My understanding is that this 1sec waiting is supposed to be done by
the PCIe sub-system and not the host controller driver.

That doesn't say we must wait 1s; it only says we can't decide the
device is broken before 1s.  But regardless, I agree that the CRS
handling doesn't belong in the driver for either the endpoint or the
PCIe host controller.

My question is whether this wait should be connected somehow with
platform_pci_set_power_state().  It sounds like the tegra host
controller driver already does the platform-specific delays, and I'm
not sure it's reasonable for platform_pci_set_power_state() to do the
CRS polling.  Maybe something like this?  I'd really like to get
Rafael's thinking here.

diff --git a/drivers/pci/pci.c b/drivers/pci/pci.c
index e7982af9a5d8..052fa316c917 100644
--- a/drivers/pci/pci.c
+++ b/drivers/pci/pci.c
@@ -964,9 +964,14 @@ void pci_refresh_power_state(struct pci_dev *dev)
   */
  void pci_power_up(struct pci_dev *dev)
  {
+	pci_power_state_t prev_state = dev->current_state;
+
  	if (platform_pci_power_manageable(dev))
  		platform_pci_set_power_state(dev, PCI_D0);
  
+	if (prev_state == PCI_D3cold)
+		pci_dev_wait(dev, "D3cold->D0", PCIE_RESET_READY_POLL_MS);
+
  	pci_raw_set_power_state(dev, PCI_D0);
  	pci_update_current_state(dev, PCI_D0);
  }

FWIW, this particular device is taking a little more time than 1 sec
(i.e. 1023 ms) I'm now wondering why is it that the CRS has a
timeout of 60 secs than just 1 sec?

pci_bus_wait_crs() does an exponential backoff, i.e., it does reads
after 0ms, 2ms, 4ms, 8ms, ..., 512ms, 1024ms, so we don't know
*exactly* when the device became ready.  All we know is that it
became ready somewhere between 512ms and 1024ms.

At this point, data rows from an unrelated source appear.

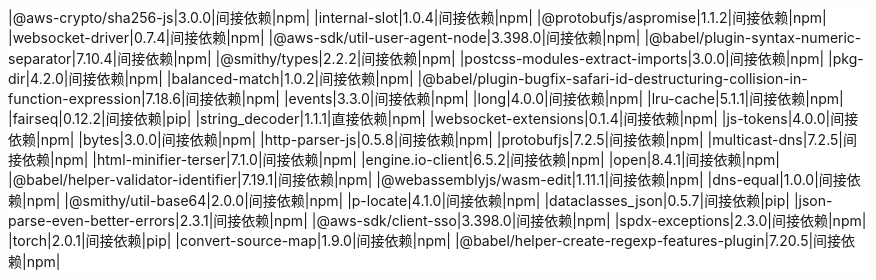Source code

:|@aws-crypto/sha256-js|3.0.0|间接依赖|npm|
|internal-slot|1.0.4|间接依赖|npm|
|@protobufjs/aspromise|1.1.2|间接依赖|npm|
|websocket-driver|0.7.4|间接依赖|npm|
|@aws-sdk/util-user-agent-node|3.398.0|间接依赖|npm|
|@babel/plugin-syntax-numeric-separator|7.10.4|间接依赖|npm|
|@smithy/types|2.2.2|间接依赖|npm|
|postcss-modules-extract-imports|3.0.0|间接依赖|npm|
|pkg-dir|4.2.0|间接依赖|npm|
|balanced-match|1.0.2|间接依赖|npm|
|@babel/plugin-bugfix-safari-id-destructuring-collision-in-function-expression|7.18.6|间接依赖|npm|
|events|3.3.0|间接依赖|npm|
|long|4.0.0|间接依赖|npm|
|lru-cache|5.1.1|间接依赖|npm|
|fairseq|0.12.2|间接依赖|pip|
|string_decoder|1.1.1|直接依赖|npm|
|websocket-extensions|0.1.4|间接依赖|npm|
|js-tokens|4.0.0|间接依赖|npm|
|bytes|3.0.0|间接依赖|npm|
|http-parser-js|0.5.8|间接依赖|npm|
|protobufjs|7.2.5|间接依赖|npm|
|multicast-dns|7.2.5|间接依赖|npm|
|html-minifier-terser|7.1.0|间接依赖|npm|
|engine.io-client|6.5.2|间接依赖|npm|
|open|8.4.1|间接依赖|npm|
|@babel/helper-validator-identifier|7.19.1|间接依赖|npm|
|@webassemblyjs/wasm-edit|1.11.1|间接依赖|npm|
|dns-equal|1.0.0|间接依赖|npm|
|@smithy/util-base64|2.0.0|间接依赖|npm|
|p-locate|4.1.0|间接依赖|npm|
|dataclasses_json|0.5.7|间接依赖|pip|
|json-parse-even-better-errors|2.3.1|间接依赖|npm|
|@aws-sdk/client-sso|3.398.0|间接依赖|npm|
|spdx-exceptions|2.3.0|间接依赖|npm|
|torch|2.0.1|间接依赖|pip|
|convert-source-map|1.9.0|间接依赖|npm|
|@babel/helper-create-regexp-features-plugin|7.20.5|间接依赖|npm|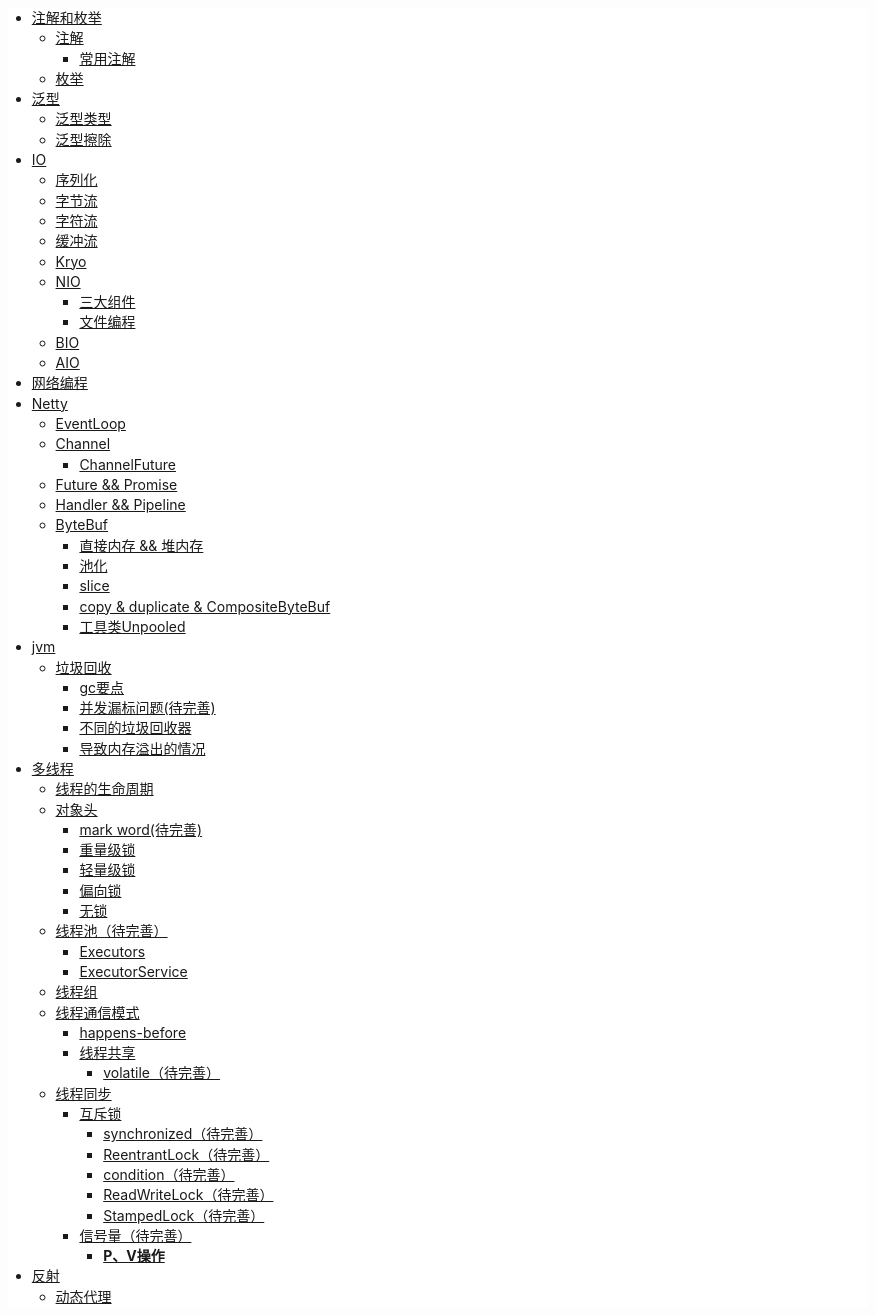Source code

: - [注解和枚举](#注解和枚举)
  - [注解](#注解)
    - [常用注解](#常用注解)
  - [枚举](#枚举)
- [泛型](#泛型)
  - [泛型类型](#泛型类型)
  - [泛型擦除](#泛型擦除)
- [IO](#io)
  - [序列化](#序列化)
  - [字节流](#字节流)
  - [字符流](#字符流)
  - [缓冲流](#缓冲流)
  - [Kryo](#kryo)
  - [NIO](#nio)
    - [三大组件](#三大组件)
    - [文件编程](#文件编程)
  - [BIO](#bio)
  - [AIO](#aio)
- [网络编程](#网络编程)
- [Netty](#netty)
  - [EventLoop](#eventloop)
  - [Channel](#channel)
    - [ChannelFuture](#channelfuture)
  - [Future \&\& Promise](#future--promise)
  - [Handler \&\& Pipeline](#handler--pipeline)
  - [ByteBuf](#bytebuf)
    - [直接内存 \&\& 堆内存](#直接内存--堆内存)
    - [池化](#池化)
    - [slice](#slice)
    - [copy \& duplicate \& CompositeByteBuf](#copy--duplicate--compositebytebuf)
    - [工具类Unpooled](#工具类unpooled)
- [jvm](#jvm)
  - [垃圾回收](#垃圾回收)
    - [gc要点](#gc要点)
    - [并发漏标问题(待完善)](#并发漏标问题待完善)
    - [不同的垃圾回收器](#不同的垃圾回收器)
    - [导致内存溢出的情况](#导致内存溢出的情况)
- [多线程](#多线程)
  - [线程的生命周期](#线程的生命周期)
  - [对象头](#对象头)
    - [mark word(待完善)](#mark-word待完善)
    - [重量级锁](#重量级锁)
    - [轻量级锁](#轻量级锁)
    - [偏向锁](#偏向锁)
    - [无锁](#无锁)
  - [线程池（待完善）](#线程池待完善)
    - [Executors](#executors)
    - [ExecutorService](#executorservice)
  - [线程组](#线程组)
  - [线程通信模式](#线程通信模式)
    - [happens-before](#happens-before)
    - [线程共享](#线程共享)
      - [volatile（待完善）](#volatile待完善)
  - [线程同步](#线程同步)
    - [互斥锁](#互斥锁)
      - [synchronized（待完善）](#synchronized待完善)
      - [ReentrantLock（待完善）](#reentrantlock待完善)
      - [condition（待完善）](#condition待完善)
      - [ReadWriteLock（待完善）](#readwritelock待完善)
      - [StampedLock（待完善）](#stampedlock待完善)
    - [信号量（待完善）](#信号量待完善)
      - [**P、V操作**](#pv操作)
- [反射](#反射)
  - [动态代理](#动态代理)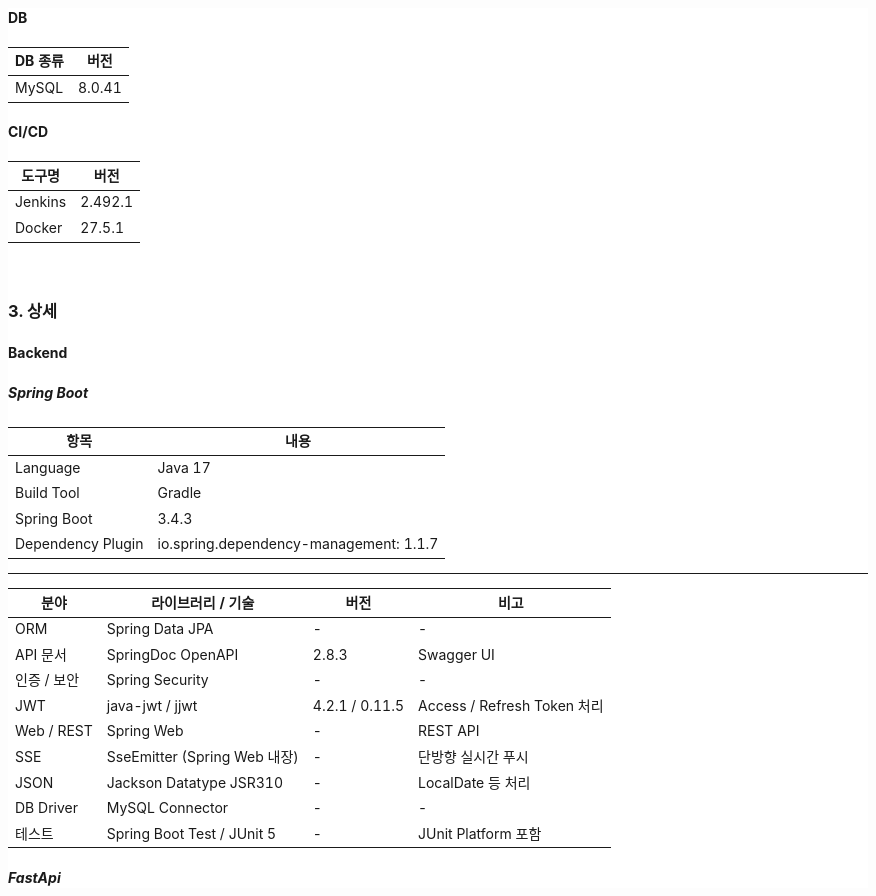 #### DB

| DB 종류 | 버전   |
| ------- | ------ |
| MySQL   | 8.0.41 |

#### CI/CD

| 도구명  | 버전    |
| ------- | ------- |
| Jenkins | 2.492.1 |
| Docker  | 27.5.1  |

</br>

### 3. 상세

#### Backend

##### Spring Boot

| 항목              | 내용                                   |
| ----------------- | -------------------------------------- |
| Language          | Java 17                                |
| Build Tool        | Gradle                                 |
| Spring Boot       | 3.4.3                                  |
| Dependency Plugin | io.spring.dependency-management: 1.1.7 |

---

| 분야        | 라이브러리 / 기술            | 버전           | 비고                        |
| ----------- | ---------------------------- | -------------- | --------------------------- |
| ORM         | Spring Data JPA              | -              | -                           |
| API 문서    | SpringDoc OpenAPI            | 2.8.3          | Swagger UI                  |
| 인증 / 보안 | Spring Security              | -              | -                           |
| JWT         | java-jwt / jjwt              | 4.2.1 / 0.11.5 | Access / Refresh Token 처리 |
| Web / REST  | Spring Web                   | -              | REST API                    |
| SSE         | SseEmitter (Spring Web 내장) | -              | 단방향 실시간 푸시          |
| JSON        | Jackson Datatype JSR310      | -              | LocalDate 등 처리           |
| DB Driver   | MySQL Connector              | -              | -                           |
| 테스트      | Spring Boot Test / JUnit 5   | -              | JUnit Platform 포함         |

##### FastApi
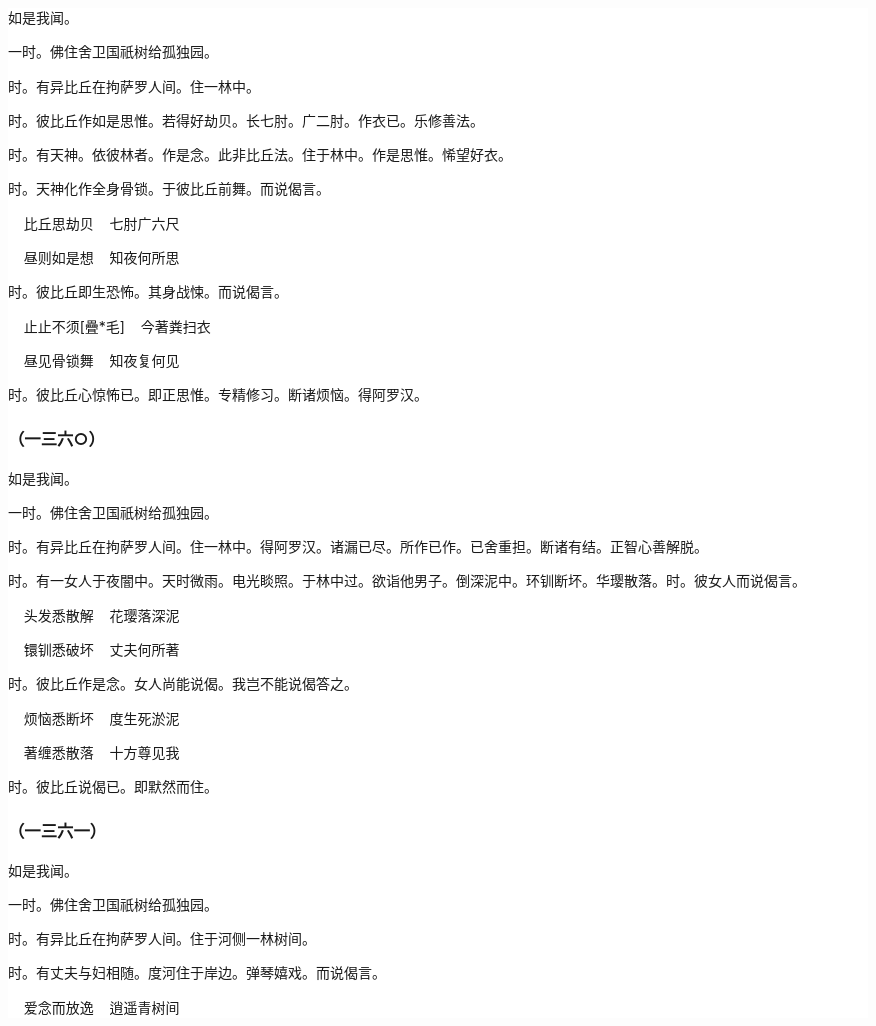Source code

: <a name="1359"></a>

如是我闻。

一时。佛住舍卫国祇树给孤独园。

时。有异比丘在拘萨罗人间。住一林中。

时。彼比丘作如是思惟。若得好劫贝。长七肘。广二肘。作衣已。乐修善法。

时。有天神。依彼林者。作是念。此非比丘法。住于林中。作是思惟。悕望好衣。

时。天神化作全身骨锁。于彼比丘前舞。而说偈言。

&nbsp;&nbsp;&nbsp;&nbsp;比丘思劫贝&nbsp;&nbsp;&nbsp;&nbsp;七肘广六尺

&nbsp;&nbsp;&nbsp;&nbsp;昼则如是想&nbsp;&nbsp;&nbsp;&nbsp;知夜何所思

时。彼比丘即生恐怖。其身战悚。而说偈言。

&nbsp;&nbsp;&nbsp;&nbsp;止止不须[疊\*毛]&nbsp;&nbsp;&nbsp;&nbsp;今著粪扫衣

&nbsp;&nbsp;&nbsp;&nbsp;昼见骨锁舞&nbsp;&nbsp;&nbsp;&nbsp;知夜复何见

时。彼比丘心惊怖已。即正思惟。专精修习。断诸烦恼。得阿罗汉。

### （一三六○）

<a name="1360"></a>

如是我闻。

一时。佛住舍卫国祇树给孤独园。

时。有异比丘在拘萨罗人间。住一林中。得阿罗汉。诸漏已尽。所作已作。已舍重担。断诸有结。正智心善解脱。

时。有一女人于夜闇中。天时微雨。电光睒照。于林中过。欲诣他男子。倒深泥中。环钏断坏。华璎散落。时。彼女人而说偈言。

&nbsp;&nbsp;&nbsp;&nbsp;头发悉散解&nbsp;&nbsp;&nbsp;&nbsp;花璎落深泥

&nbsp;&nbsp;&nbsp;&nbsp;镮钏悉破坏&nbsp;&nbsp;&nbsp;&nbsp;丈夫何所著

时。彼比丘作是念。女人尚能说偈。我岂不能说偈答之。

&nbsp;&nbsp;&nbsp;&nbsp;烦恼悉断坏&nbsp;&nbsp;&nbsp;&nbsp;度生死淤泥

&nbsp;&nbsp;&nbsp;&nbsp;著缠悉散落&nbsp;&nbsp;&nbsp;&nbsp;十方尊见我

时。彼比丘说偈已。即默然而住。

### （一三六一）

<a name="1361"></a>

如是我闻。

一时。佛住舍卫国祇树给孤独园。

时。有异比丘在拘萨罗人间。住于河侧一林树间。

时。有丈夫与妇相随。度河住于岸边。弹琴嬉戏。而说偈言。

&nbsp;&nbsp;&nbsp;&nbsp;爱念而放逸&nbsp;&nbsp;&nbsp;&nbsp;逍遥青树间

But 821cdad5c46c ("PCI: Wait up to 60 seconds for device to become
ready after FLR") does suggest that the Intel 750 NVMe may require
more than 1s.  I think the 60s timeout is just a convenient large
number and I'm not sure it's derived from anything in the spec.
I tried out the above patch that you came up with.
Couple of points here.
In Tegra194, we put the endpoint to D0 explicitly (instead of leaving it in D3Hot)
and then go for link transition to L2 (because of Tegra specific reasons).
Even if I comment out the API in pcie-tegra194.c which puts the devices back into D0
(from D3Hot) just before going for L2 transition, device is in D3Hot but not in D3Cold
So, if (prev_state == PCI_D3cold) didn't work really.
Also, I'm wondering why should there be a check in the first place anyway?
why can't pci_dev_wait() be called always?


[1] https://lore.kernel.org/r/11429373.7ySiFsEkgL@kreacher